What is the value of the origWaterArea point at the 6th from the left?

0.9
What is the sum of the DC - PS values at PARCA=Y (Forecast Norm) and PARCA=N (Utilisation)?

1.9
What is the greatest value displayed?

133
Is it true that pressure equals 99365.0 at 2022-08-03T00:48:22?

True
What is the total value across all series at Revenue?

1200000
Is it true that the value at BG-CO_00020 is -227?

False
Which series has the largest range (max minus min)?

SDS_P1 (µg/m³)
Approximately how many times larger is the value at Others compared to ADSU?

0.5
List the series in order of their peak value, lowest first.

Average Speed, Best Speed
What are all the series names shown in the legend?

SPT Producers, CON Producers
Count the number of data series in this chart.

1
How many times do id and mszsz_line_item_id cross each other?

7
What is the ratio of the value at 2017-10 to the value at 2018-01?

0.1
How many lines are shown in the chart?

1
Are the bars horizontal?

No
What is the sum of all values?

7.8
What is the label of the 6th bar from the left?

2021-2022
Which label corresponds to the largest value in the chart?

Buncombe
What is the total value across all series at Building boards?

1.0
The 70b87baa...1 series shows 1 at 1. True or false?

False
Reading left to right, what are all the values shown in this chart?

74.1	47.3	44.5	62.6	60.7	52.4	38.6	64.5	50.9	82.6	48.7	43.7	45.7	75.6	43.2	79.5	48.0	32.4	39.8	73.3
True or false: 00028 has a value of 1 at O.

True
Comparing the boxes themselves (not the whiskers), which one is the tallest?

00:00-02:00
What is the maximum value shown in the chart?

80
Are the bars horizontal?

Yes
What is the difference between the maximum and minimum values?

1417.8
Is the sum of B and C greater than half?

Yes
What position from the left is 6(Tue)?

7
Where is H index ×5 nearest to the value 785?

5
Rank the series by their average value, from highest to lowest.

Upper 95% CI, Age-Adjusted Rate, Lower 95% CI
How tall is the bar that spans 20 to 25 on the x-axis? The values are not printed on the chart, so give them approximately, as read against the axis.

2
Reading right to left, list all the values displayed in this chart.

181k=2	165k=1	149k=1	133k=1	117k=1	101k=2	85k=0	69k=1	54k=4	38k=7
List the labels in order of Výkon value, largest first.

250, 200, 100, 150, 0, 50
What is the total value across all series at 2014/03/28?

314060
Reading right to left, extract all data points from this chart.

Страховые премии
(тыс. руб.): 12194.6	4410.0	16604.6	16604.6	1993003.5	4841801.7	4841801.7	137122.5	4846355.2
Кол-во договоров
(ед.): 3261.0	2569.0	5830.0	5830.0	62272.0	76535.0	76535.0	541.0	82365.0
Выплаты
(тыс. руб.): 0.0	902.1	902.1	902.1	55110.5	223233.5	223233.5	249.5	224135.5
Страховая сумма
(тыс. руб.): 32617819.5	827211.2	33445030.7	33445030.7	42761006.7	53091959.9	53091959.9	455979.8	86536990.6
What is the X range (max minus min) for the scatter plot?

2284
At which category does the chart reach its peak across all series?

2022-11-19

------------------------------------------------------------

- Directive
Please convert the material above into a numbered list, leaving out the blank lines.

- Task result
1. What is the value of the origWaterArea point at the 6th from the left?
2. 0.9
3. What is the sum of the DC - PS values at PARCA=Y (Forecast Norm) and PARCA=N (Utilisation)?
4. 1.9
5. What is the greatest value displayed?
6. 133
7. Is it true that pressure equals 99365.0 at 2022-08-03T00:48:22?
8. True
9. What is the total value across all series at Revenue?
10. 1200000
11. Is it true that the value at BG-CO_00020 is -227?
12. False
13. Which series has the largest range (max minus min)?
14. SDS_P1 (µg/m³)
15. Approximately how many times larger is the value at Others compared to ADSU?
16. 0.5
17. List the series in order of their peak value, lowest first.
18. Average Speed, Best Speed
19. What are all the series names shown in the legend?
20. SPT Producers, CON Producers
21. Count the number of data series in this chart.
22. 1
23. How many times do id and mszsz_line_item_id cross each other?
24. 7
25. What is the ratio of the value at 2017-10 to the value at 2018-01?
26. 0.1
27. How many lines are shown in the chart?
28. 1
29. Are the bars horizontal?
30. No
31. What is the sum of all values?
32. 7.8
33. What is the label of the 6th bar from the left?
34. 2021-2022
35. Which label corresponds to the largest value in the chart?
36. Buncombe
37. What is the total value across all series at Building boards?
38. 1.0
39. The 70b87baa...1 series shows 1 at 1. True or false?
40. False
41. Reading left to right, what are all the values shown in this chart?
42. 74.1	47.3	44.5	62.6	60.7	52.4	38.6	64.5	50.9	82.6	48.7	43.7	45.7	75.6	43.2	79.5	48.0	32.4	39.8	73.3
43. True or false: 00028 has a value of 1 at O.
44. True
45. Comparing the boxes themselves (not the whiskers), which one is the tallest?
46. 00:00-02:00
47. What is the maximum value shown in the chart?
48. 80
49. Are the bars horizontal?
50. Yes
51. What is the difference between the maximum and minimum values?
52. 1417.8
53. Is the sum of B and C greater than half?
54. Yes
55. What position from the left is 6(Tue)?
56. 7
57. Where is H index ×5 nearest to the value 785?
58. 5
59. Rank the series by their average value, from highest to lowest.
60. Upper 95% CI, Age-Adjusted Rate, Lower 95% CI
61. How tall is the bar that spans 20 to 25 on the x-axis? The values are not printed on the chart, so give them approximately, as read against the axis.
62. 2
63. Reading right to left, list all the values displayed in this chart.
64. 181k=2	165k=1	149k=1	133k=1	117k=1	101k=2	85k=0	69k=1	54k=4	38k=7
65. List the labels in order of Výkon value, largest first.
66. 250, 200, 100, 150, 0, 50
67. What is the total value across all series at 2014/03/28?
68. 314060
69. Reading right to left, extract all data points from this chart.
70. Страховые премии
71. (тыс. руб.): 12194.6	4410.0	16604.6	16604.6	1993003.5	4841801.7	4841801.7	137122.5	4846355.2
72. Кол-во договоров
73. (ед.): 3261.0	2569.0	5830.0	5830.0	62272.0	76535.0	76535.0	541.0	82365.0
74. Выплаты
75. (тыс. руб.): 0.0	902.1	902.1	902.1	55110.5	223233.5	223233.5	249.5	224135.5
76. Страховая сумма
77. (тыс. руб.): 32617819.5	827211.2	33445030.7	33445030.7	42761006.7	53091959.9	53091959.9	455979.8	86536990.6
78. What is the X range (max minus min) for the scatter plot?
79. 2284
80. At which category does the chart reach its peak across all series?
81. 2022-11-19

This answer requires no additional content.